Situated on a narrow winding road off of the Silverado Trail, Quixote Winery suddenly appears around a bend like a child's fantasy drawing come to life. The walls curve and dip; colorful tiles meander across the adobe-colored walls. At the far right, a gold onion dome winks beneath the sunlight. Most strikingly, the building seems to grow out of the landscape; the Stags Leap Palisades rise up in the background like a natural cradle, creating a visual feast of sumptuous curves and random textures.
The eight of us were given a personal tour by Carl Doumani and Pamela Hunter. Though they must have told the story of the winery's genesis many times before, their enthusiasm made it seem as if this was the very first time. Carl wore a brightly printed shirt, as if to match the colors of the building, and his eyes shone as he pointed out significant architectural details, from the sod roof to the mismatched windows.

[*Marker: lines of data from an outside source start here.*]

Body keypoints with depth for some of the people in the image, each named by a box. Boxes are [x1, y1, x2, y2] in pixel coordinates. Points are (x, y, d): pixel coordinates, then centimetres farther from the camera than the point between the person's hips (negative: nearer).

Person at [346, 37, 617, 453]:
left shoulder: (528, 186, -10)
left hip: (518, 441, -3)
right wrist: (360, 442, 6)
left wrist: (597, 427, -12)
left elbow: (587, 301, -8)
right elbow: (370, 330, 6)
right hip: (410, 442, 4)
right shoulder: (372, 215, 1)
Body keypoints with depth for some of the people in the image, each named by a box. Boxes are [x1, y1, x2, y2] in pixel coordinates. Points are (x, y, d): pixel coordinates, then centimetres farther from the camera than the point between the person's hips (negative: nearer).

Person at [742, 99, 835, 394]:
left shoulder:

We sat down to lunch in the dining room and feasted on creamy nettle soup (served cold, mmm!), juicy-tender lamb and spring vegetables while they regaled us with tales about Friedensreich Hundertwasser, the idiosyncratic Austrian artist whom Carl pursued for years and who finally agreed to design the winery. Chris Colin, the New York Times writer who penned a fabulous story about the winery in February, sat next to Carl and confessed to being "obsessed" with Hundertwasser. Chris told us how the artist notoriously showed up in his birthday suit whenever he felt like it, and how he believed that living with bright, vivid colors would improve your physical and mental health. I loved his notion that art was not a luxury, but rather an essential element of health and happiness.
In between sips of Quixote petite syrah and nibbles of cheese and strawberries, Pamela Hunter shared a little bit about her work with the Oxbow School (I want to go to the Summer Studio!), and we discussed whether eating well could be done on a budget and the intersection between art and food.

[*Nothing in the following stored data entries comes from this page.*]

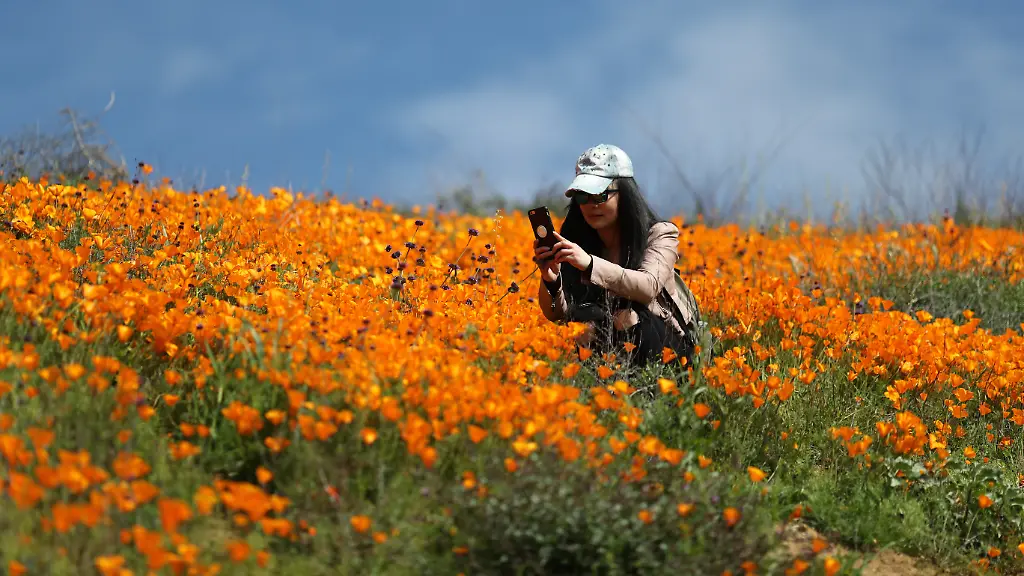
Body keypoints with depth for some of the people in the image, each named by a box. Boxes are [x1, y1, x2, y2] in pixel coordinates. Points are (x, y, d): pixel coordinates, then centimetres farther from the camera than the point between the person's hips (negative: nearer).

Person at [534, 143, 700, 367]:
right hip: (604, 344, 2)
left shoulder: (660, 234, -7)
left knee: (632, 314, -34)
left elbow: (649, 286, -28)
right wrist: (550, 280, -26)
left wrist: (590, 264, -40)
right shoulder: (573, 240, -1)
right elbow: (557, 314, -3)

Sitting here at my desk, nearly a week later, I'm finding it difficult to convey the intimacy of the afternoon, and its uniqueness. It wasn't just about food, or wine, or art, but rather the convergence of all three, plus more besides.
Which is why Taste3 was so special ~ it was art and music and science and chocolate, all wrapped up in three delicious days. After the weekend, when I have a chance to slow down and review my notes and collect my thoughts, I'll write a bit more about it.
In the meanwhile, Google Friedensreich Hundertwasser and see where it takes you...
Don Quixote: The pen is the tongue of the mind.